RECORDED DATA =
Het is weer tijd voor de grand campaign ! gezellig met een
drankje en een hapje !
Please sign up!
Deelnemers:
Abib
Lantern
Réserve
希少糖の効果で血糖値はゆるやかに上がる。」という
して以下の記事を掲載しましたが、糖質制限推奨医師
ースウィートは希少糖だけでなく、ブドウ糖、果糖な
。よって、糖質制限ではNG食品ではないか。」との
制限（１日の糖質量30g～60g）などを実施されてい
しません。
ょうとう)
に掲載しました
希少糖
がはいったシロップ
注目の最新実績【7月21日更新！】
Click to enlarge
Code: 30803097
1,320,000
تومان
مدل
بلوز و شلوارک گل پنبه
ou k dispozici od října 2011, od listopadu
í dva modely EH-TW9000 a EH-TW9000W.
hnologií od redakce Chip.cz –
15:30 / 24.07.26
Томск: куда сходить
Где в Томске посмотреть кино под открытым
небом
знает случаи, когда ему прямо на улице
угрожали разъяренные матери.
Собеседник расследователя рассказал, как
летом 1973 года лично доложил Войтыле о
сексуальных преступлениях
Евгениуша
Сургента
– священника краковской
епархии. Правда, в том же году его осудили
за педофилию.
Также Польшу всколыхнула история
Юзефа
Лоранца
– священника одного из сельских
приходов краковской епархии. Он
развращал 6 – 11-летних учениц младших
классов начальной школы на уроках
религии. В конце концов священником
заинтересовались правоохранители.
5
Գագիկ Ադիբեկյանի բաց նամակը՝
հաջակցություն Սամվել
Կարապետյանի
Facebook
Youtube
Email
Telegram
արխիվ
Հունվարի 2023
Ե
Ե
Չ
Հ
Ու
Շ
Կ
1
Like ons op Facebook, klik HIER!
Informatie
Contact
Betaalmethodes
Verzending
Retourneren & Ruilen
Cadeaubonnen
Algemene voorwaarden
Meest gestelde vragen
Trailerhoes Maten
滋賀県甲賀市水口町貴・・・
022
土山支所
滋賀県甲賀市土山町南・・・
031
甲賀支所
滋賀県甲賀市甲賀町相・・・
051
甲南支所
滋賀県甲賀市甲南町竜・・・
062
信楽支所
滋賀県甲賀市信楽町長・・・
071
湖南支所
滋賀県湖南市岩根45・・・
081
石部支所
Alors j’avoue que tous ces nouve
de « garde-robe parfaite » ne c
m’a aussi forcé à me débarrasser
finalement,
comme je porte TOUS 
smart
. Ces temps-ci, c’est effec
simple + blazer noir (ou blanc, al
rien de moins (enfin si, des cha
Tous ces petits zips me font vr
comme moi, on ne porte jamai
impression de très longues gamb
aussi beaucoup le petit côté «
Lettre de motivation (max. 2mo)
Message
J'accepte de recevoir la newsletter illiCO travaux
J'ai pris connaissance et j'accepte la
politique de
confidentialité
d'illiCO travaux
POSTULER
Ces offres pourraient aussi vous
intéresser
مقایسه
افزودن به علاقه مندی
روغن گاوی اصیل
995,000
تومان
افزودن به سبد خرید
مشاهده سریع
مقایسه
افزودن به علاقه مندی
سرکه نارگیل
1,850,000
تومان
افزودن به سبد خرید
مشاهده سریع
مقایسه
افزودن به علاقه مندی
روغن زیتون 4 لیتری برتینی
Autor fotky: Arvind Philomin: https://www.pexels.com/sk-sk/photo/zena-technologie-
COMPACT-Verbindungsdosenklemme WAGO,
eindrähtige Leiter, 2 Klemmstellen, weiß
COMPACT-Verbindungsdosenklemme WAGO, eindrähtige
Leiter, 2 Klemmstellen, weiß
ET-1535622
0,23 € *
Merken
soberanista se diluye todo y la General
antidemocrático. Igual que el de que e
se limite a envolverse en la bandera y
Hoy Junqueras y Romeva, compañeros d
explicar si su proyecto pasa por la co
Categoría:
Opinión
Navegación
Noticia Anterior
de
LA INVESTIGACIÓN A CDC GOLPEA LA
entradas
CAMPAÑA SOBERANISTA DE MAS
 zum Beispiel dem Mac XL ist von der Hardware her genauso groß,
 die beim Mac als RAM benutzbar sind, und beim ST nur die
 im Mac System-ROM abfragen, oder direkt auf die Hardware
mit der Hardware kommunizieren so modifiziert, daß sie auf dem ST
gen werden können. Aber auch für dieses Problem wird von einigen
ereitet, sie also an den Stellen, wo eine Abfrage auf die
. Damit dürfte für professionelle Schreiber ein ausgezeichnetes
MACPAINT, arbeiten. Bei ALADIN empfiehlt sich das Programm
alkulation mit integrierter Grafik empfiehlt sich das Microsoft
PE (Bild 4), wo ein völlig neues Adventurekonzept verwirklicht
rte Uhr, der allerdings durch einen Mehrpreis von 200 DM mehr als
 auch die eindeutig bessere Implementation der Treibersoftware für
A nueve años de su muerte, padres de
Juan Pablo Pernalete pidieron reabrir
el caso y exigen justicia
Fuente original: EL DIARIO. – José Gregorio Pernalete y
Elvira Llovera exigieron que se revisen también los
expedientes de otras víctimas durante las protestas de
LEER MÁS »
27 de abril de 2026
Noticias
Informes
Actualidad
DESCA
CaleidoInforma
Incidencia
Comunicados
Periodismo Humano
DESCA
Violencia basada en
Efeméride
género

TASK DIRECTIONS =
Please transcribe the listing in its entirety, exactly.

SOLUTION TO THIS PROBLEM =
Het is weer tijd voor de grand campaign ! gezellig met een
drankje en een hapje !
Please sign up!
Deelnemers:
Abib
Lantern
Réserve
希少糖の効果で血糖値はゆるやかに上がる。」という
して以下の記事を掲載しましたが、糖質制限推奨医師
ースウィートは希少糖だけでなく、ブドウ糖、果糖な
。よって、糖質制限ではNG食品ではないか。」との
制限（１日の糖質量30g～60g）などを実施されてい
しません。
ょうとう)
に掲載しました
希少糖
がはいったシロップ
注目の最新実績【7月21日更新！】
Click to enlarge
Code: 30803097
1,320,000
تومان
مدل
بلوز و شلوارک گل پنبه
ou k dispozici od října 2011, od listopadu
í dva modely EH-TW9000 a EH-TW9000W.
hnologií od redakce Chip.cz –
15:30 / 24.07.26
Томск: куда сходить
Где в Томске посмотреть кино под открытым
небом
знает случаи, когда ему прямо на улице
угрожали разъяренные матери.
Собеседник расследователя рассказал, как
летом 1973 года лично доложил Войтыле о
сексуальных преступлениях
Евгениуша
Сургента
– священника краковской
епархии. Правда, в том же году его осудили
за педофилию.
Также Польшу всколыхнула история
Юзефа
Лоранца
– священника одного из сельских
приходов краковской епархии. Он
развращал 6 – 11-летних учениц младших
классов начальной школы на уроках
религии. В конце концов священником
заинтересовались правоохранители.
5
Գագիկ Ադիբեկյանի բաց նամակը՝
հաջակցություն Սամվել
Կարապետյանի
Facebook
Youtube
Email
Telegram
արխիվ
Հունվարի 2023
Ե
Ե
Չ
Հ
Ու
Շ
Կ
1
Like ons op Facebook, klik HIER!
Informatie
Contact
Betaalmethodes
Verzending
Retourneren & Ruilen
Cadeaubonnen
Algemene voorwaarden
Meest gestelde vragen
Trailerhoes Maten
滋賀県甲賀市水口町貴・・・
022
土山支所
滋賀県甲賀市土山町南・・・
031
甲賀支所
滋賀県甲賀市甲賀町相・・・
051
甲南支所
滋賀県甲賀市甲南町竜・・・
062
信楽支所
滋賀県甲賀市信楽町長・・・
071
湖南支所
滋賀県湖南市岩根45・・・
081
石部支所
Alors j’avoue que tous ces nouve
de « garde-robe parfaite » ne c
m’a aussi forcé à me débarrasser
finalement,
comme je porte TOUS 
smart
. Ces temps-ci, c’est effec
simple + blazer noir (ou blanc, al
rien de moins (enfin si, des cha
Tous ces petits zips me font vr
comme moi, on ne porte jamai
impression de très longues gamb
aussi beaucoup le petit côté «
Lettre de motivation (max. 2mo)
Message
J'accepte de recevoir la newsletter illiCO travaux
J'ai pris connaissance et j'accepte la
politique de
confidentialité
d'illiCO travaux
POSTULER
Ces offres pourraient aussi vous
intéresser
مقایسه
افزودن به علاقه مندی
روغن گاوی اصیل
995,000
تومان
افزودن به سبد خرید
مشاهده سریع
مقایسه
افزودن به علاقه مندی
سرکه نارگیل
1,850,000
تومان
افزودن به سبد خرید
مشاهده سریع
مقایسه
افزودن به علاقه مندی
روغن زیتون 4 لیتری برتینی
Autor fotky: Arvind Philomin: https://www.pexels.com/sk-sk/photo/zena-technologie-
COMPACT-Verbindungsdosenklemme WAGO,
eindrähtige Leiter, 2 Klemmstellen, weiß
COMPACT-Verbindungsdosenklemme WAGO, eindrähtige
Leiter, 2 Klemmstellen, weiß
ET-1535622
0,23 € *
Merken
soberanista se diluye todo y la General
antidemocrático. Igual que el de que e
se limite a envolverse en la bandera y
Hoy Junqueras y Romeva, compañeros d
explicar si su proyecto pasa por la co
Categoría:
Opinión
Navegación
Noticia Anterior
de
LA INVESTIGACIÓN A CDC GOLPEA LA
entradas
CAMPAÑA SOBERANISTA DE MAS
 zum Beispiel dem Mac XL ist von der Hardware her genauso groß,
 die beim Mac als RAM benutzbar sind, und beim ST nur die
 im Mac System-ROM abfragen, oder direkt auf die Hardware
mit der Hardware kommunizieren so modifiziert, daß sie auf dem ST
gen werden können. Aber auch für dieses Problem wird von einigen
ereitet, sie also an den Stellen, wo eine Abfrage auf die
. Damit dürfte für professionelle Schreiber ein ausgezeichnetes
MACPAINT, arbeiten. Bei ALADIN empfiehlt sich das Programm
alkulation mit integrierter Grafik empfiehlt sich das Microsoft
PE (Bild 4), wo ein völlig neues Adventurekonzept verwirklicht
rte Uhr, der allerdings durch einen Mehrpreis von 200 DM mehr als
 auch die eindeutig bessere Implementation der Treibersoftware für
A nueve años de su muerte, padres de
Juan Pablo Pernalete pidieron reabrir
el caso y exigen justicia
Fuente original: EL DIARIO. – José Gregorio Pernalete y
Elvira Llovera exigieron que se revisen también los
expedientes de otras víctimas durante las protestas de
LEER MÁS »
27 de abril de 2026
Noticias
Informes
Actualidad
DESCA
CaleidoInforma
Incidencia
Comunicados
Periodismo Humano
DESCA
Violencia basada en
Efeméride
género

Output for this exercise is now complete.